What this task involves: When you restate the entries that follow, keep every word exactly and drop the pictures.

[Page images and extracted text]
▬▬▬▬▬▬▬▬▬▬

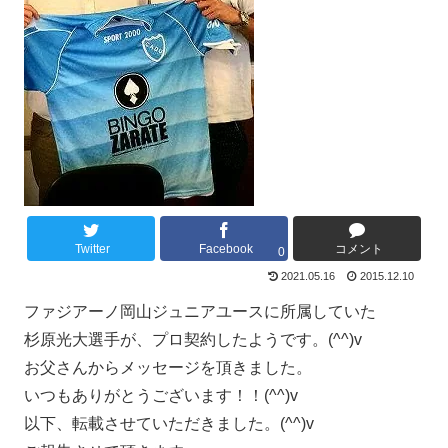
Twitter
Facebook
コメント
0
2021.05.16
2015.12.10
ファジアーノ岡山ジュニアユースに所属していた
杉原光大選手が、プロ契約したようです。(^^)v
お父さんからメッセージを頂きました。
いつもありがとうございます！！(^^)v
以下、転載させていただきました。(^^)v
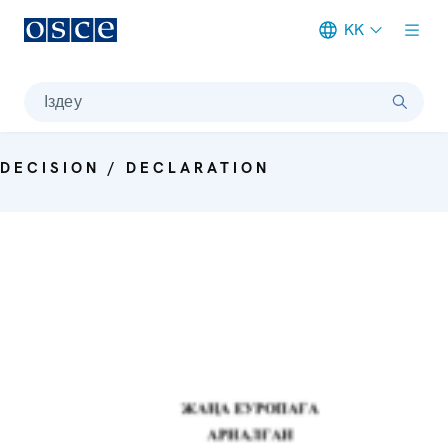
KK
Meta navigation
Іздеу
DECISION / DECLARATION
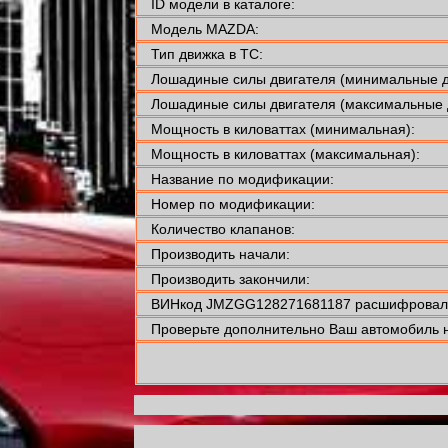
ID модели в каталоге:
Модель MAZDA:
Тип движка в ТС:
Лошадиные силы двигателя (минимальные д
Лошадиные силы двигателя (максимальные 
Мощность в киловаттах (минимальная):
Мощность в киловаттах (максимальная):
Название по модификации:
Номер по модификации:
Количество клапанов:
Производить начали:
Производить закончили:
ВИНкод JMZGG128271681187 расшифровали
Проверьте дополнительно Ваш автомобиль н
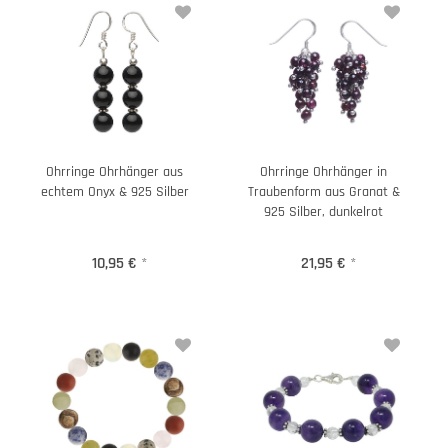
Ohrringe Ohrhänger aus
Ohrringe Ohrhänger in
echtem Onyx & 925 Silber
Traubenform aus Granat &
925 Silber, dunkelrot
10,95 €
*
21,95 €
*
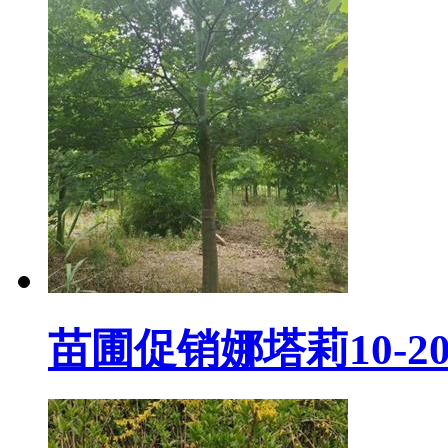
苗圃促销娜塔莉10-20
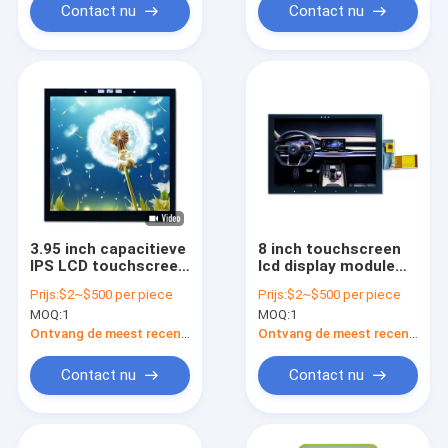
Contact nu
Contact nu
3.95 inch capacitieve
8 inch touchscreen
IPS LCD touchscreen
lcd display module
350 Nits Hoge
ips compact 800 x
Prijs:
$2~$500 per piece
Prijs:
$2~$500 per piece
helderheid
1280 pixels
MOQ:
1
MOQ:
1
Ontvang de meest recente Prijs
Ontvang de meest recente Prijs
Contact nu
Contact nu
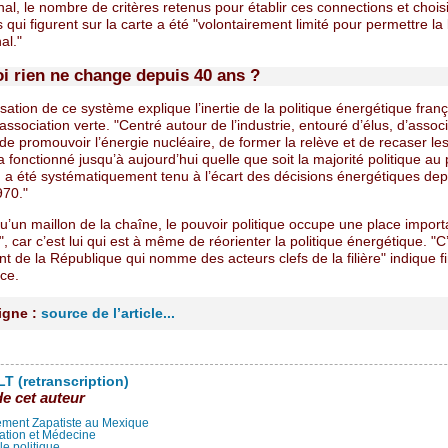
nal, le nombre de critères retenus pour établir ces connections et choisi
qui figurent sur la carte a été "volontairement limité pour permettre la li
nal."
i rien ne change depuis 40 ans ?
isation de ce système explique l’inertie de la politique énergétique fran
’association verte. "Centré autour de l’industrie, entouré d’élus, d’assoc
e promouvoir l’énergie nucléaire, de former la relève et de recaser le
 a fonctionné jusqu’à aujourd’hui quelle que soit la majorité politique au 
n a été systématiquement tenu à l’écart des décisions énergétiques dep
70."
 qu’un maillon de la chaîne, le pouvoir politique occupe une place impor
, car c’est lui qui est à même de réorienter la politique énergétique. "C
nt de la République qui nomme des acteurs clefs de la filière" indique 
ce.
ligne :
source de l’article...
T (retranscription)
de cet auteur
ment Zapatiste au Mexique
ation et Médecine
lle politique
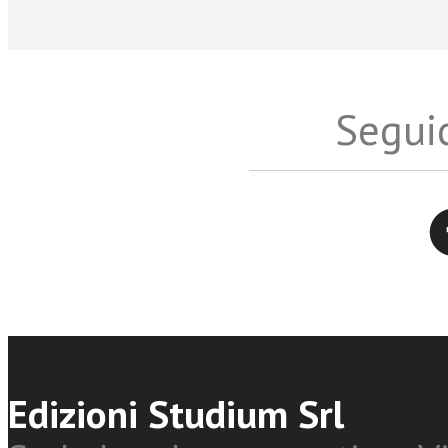
Seguic
Twitter
Edizioni Studium Srl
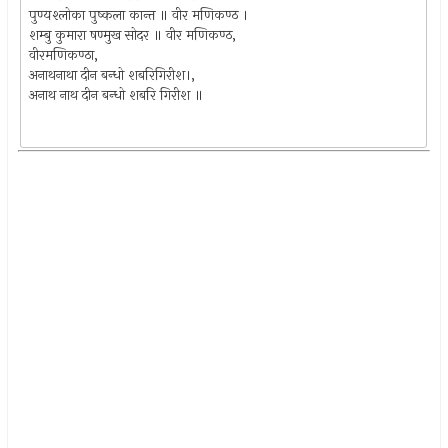
पुण्यश्लोका पुष्कला कान्त ॥ वीर मणिकण्ठ ।
शम्बु कुमारा षण्मुख सोदर ॥ वीर मणिकण्ठ,
वीरमणिकण्ठा,
अनाथनाथा दीन बन्धो शबरिगिरीश।,
अनाथ नाथ दीन बन्धो शबरि गिरीश ॥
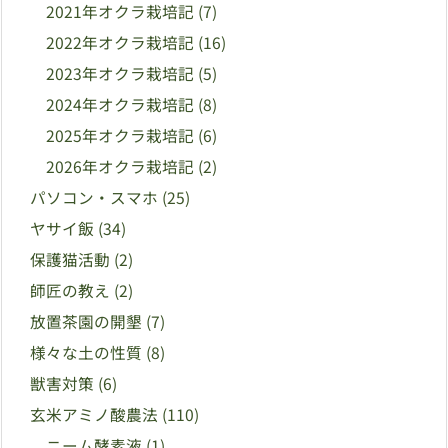
2021年オクラ栽培記
(7)
2022年オクラ栽培記
(16)
2023年オクラ栽培記
(5)
2024年オクラ栽培記
(8)
2025年オクラ栽培記
(6)
2026年オクラ栽培記
(2)
パソコン・スマホ
(25)
ヤサイ飯
(34)
保護猫活動
(2)
師匠の教え
(2)
放置茶園の開墾
(7)
様々な土の性質
(8)
獣害対策
(6)
玄米アミノ酸農法
(110)
ニーム酵素液
(1)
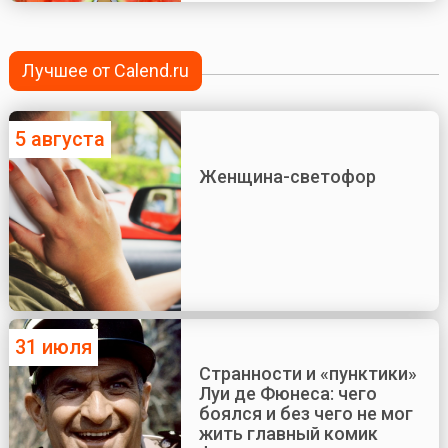
Лучшее от Calend.ru
5 августа
Женщина-светофор
31 июля
Странности и «пунктики»
Луи де Фюнеса: чего
боялся и без чего не мог
жить главный комик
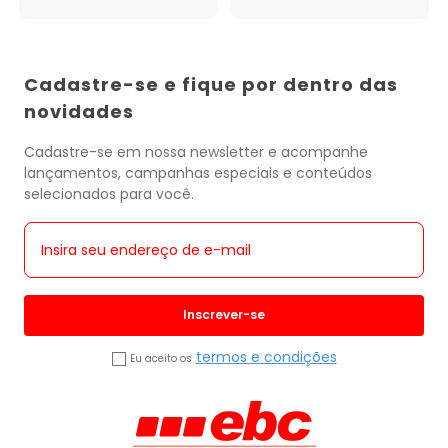
Cadastre-se e fique por dentro das
novidades
Cadastre-se em nossa newsletter e acompanhe
lançamentos, campanhas especiais e conteúdos
selecionados para você.
Inscrever-se
termos e condições
Eu aceito os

▬▬▬▬▬▬▬▬▬▬

Exercise output:
Twitter
Facebook
コメント
0
2021.05.16
2015.12.10
ファジアーノ岡山ジュニアユースに所属していた
杉原光大選手が、プロ契約したようです。(^^)v
お父さんからメッセージを頂きました。
いつもありがとうございます！！(^^)v
以下、転載させていただきました。(^^)v
KK
Meta navigation
Іздеу
DECISION / DECLARATION
ID модели в каталоге:
Модель MAZDA:
Тип движка в ТС:
Лошадиные силы двигателя (минимальные д
Лошадиные силы двигателя (максимальные 
Мощность в киловаттах (минимальная):
Мощность в киловаттах (максимальная):
Название по модификации:
Номер по модификации:
Количество клапанов:
Производить начали:
Производить закончили:
ВИНкод JMZGG128271681187 расшифровали
Проверьте дополнительно Ваш автомобиль н
Ohrringe Ohrhänger aus
Ohrringe Ohrhänger in
echtem Onyx & 925 Silber
Traubenform aus Granat &
925 Silber, dunkelrot
10,95 €
*
21,95 €
*
苗圃促销娜塔莉10-20
Contact nu
Contact nu
3.95 inch capacitieve
8 inch touchscreen
IPS LCD touchscreen
lcd display module
350 Nits Hoge
ips compact 800 x
Prijs:
$2~$500 per piece
Prijs:
$2~$500 per piece
helderheid
1280 pixels
MOQ:
1
MOQ:
1
Ontvang de meest recente Prijs
Ontvang de meest recente Prijs
Contact nu
Contact nu
nal, le nombre de critères retenus pour établir ces connections et choisi
qui figurent sur la carte a été "volontairement limité pour permettre la li
nal."
i rien ne change depuis 40 ans ?
isation de ce système explique l’inertie de la politique énergétique fran
’association verte. "Centré autour de l’industrie, entouré d’élus, d’assoc
e promouvoir l’énergie nucléaire, de former la relève et de recaser le
 a fonctionné jusqu’à aujourd’hui quelle que soit la majorité politique au 
n a été systématiquement tenu à l’écart des décisions énergétiques dep
70."
 qu’un maillon de la chaîne, le pouvoir politique occupe une place impor
, car c’est lui qui est à même de réorienter la politique énergétique. "C
nt de la République qui nomme des acteurs clefs de la filière" indique 
ce.
ligne :
source de l’article...
T (retranscription)
de cet auteur
ment Zapatiste au Mexique
ation et Médecine
lle politique
Seguic
Twitter
Edizioni Studium Srl
पुण्यश्लोका पुष्कला कान्त ॥ वीर मणिकण्ठ ।
शम्बु कुमारा षण्मुख सोदर ॥ वीर मणिकण्ठ,
वीरमणिकण्ठा,
अनाथनाथा दीन बन्धो शबरिगिरीश।,
अनाथ नाथ दीन बन्धो शबरि गिरीश ॥
2021年オクラ栽培記
(7)
2022年オクラ栽培記
(16)
2023年オクラ栽培記
(5)
2024年オクラ栽培記
(8)
2025年オクラ栽培記
(6)
2026年オクラ栽培記
(2)
パソコン・スマホ
(25)
ヤサイ飯
(34)
保護猫活動
(2)
師匠の教え
(2)
放置茶園の開墾
(7)
様々な土の性質
(8)
獣害対策
(6)
玄米アミノ酸農法
(110)
ニーム酵素液
(1)
Лучшее от Calend.ru
5 августа
Женщина-светофор
31 июля
Странности и «пунктики»
Луи де Фюнеса: чего
боялся и без чего не мог
жить главный комик
Cadastre-se e fique por dentro das
novidades
Cadastre-se em nossa newsletter e acompanhe
lançamentos, campanhas especiais e conteúdos
selecionados para você.
Inscrever-se
termos e condições
Eu aceito os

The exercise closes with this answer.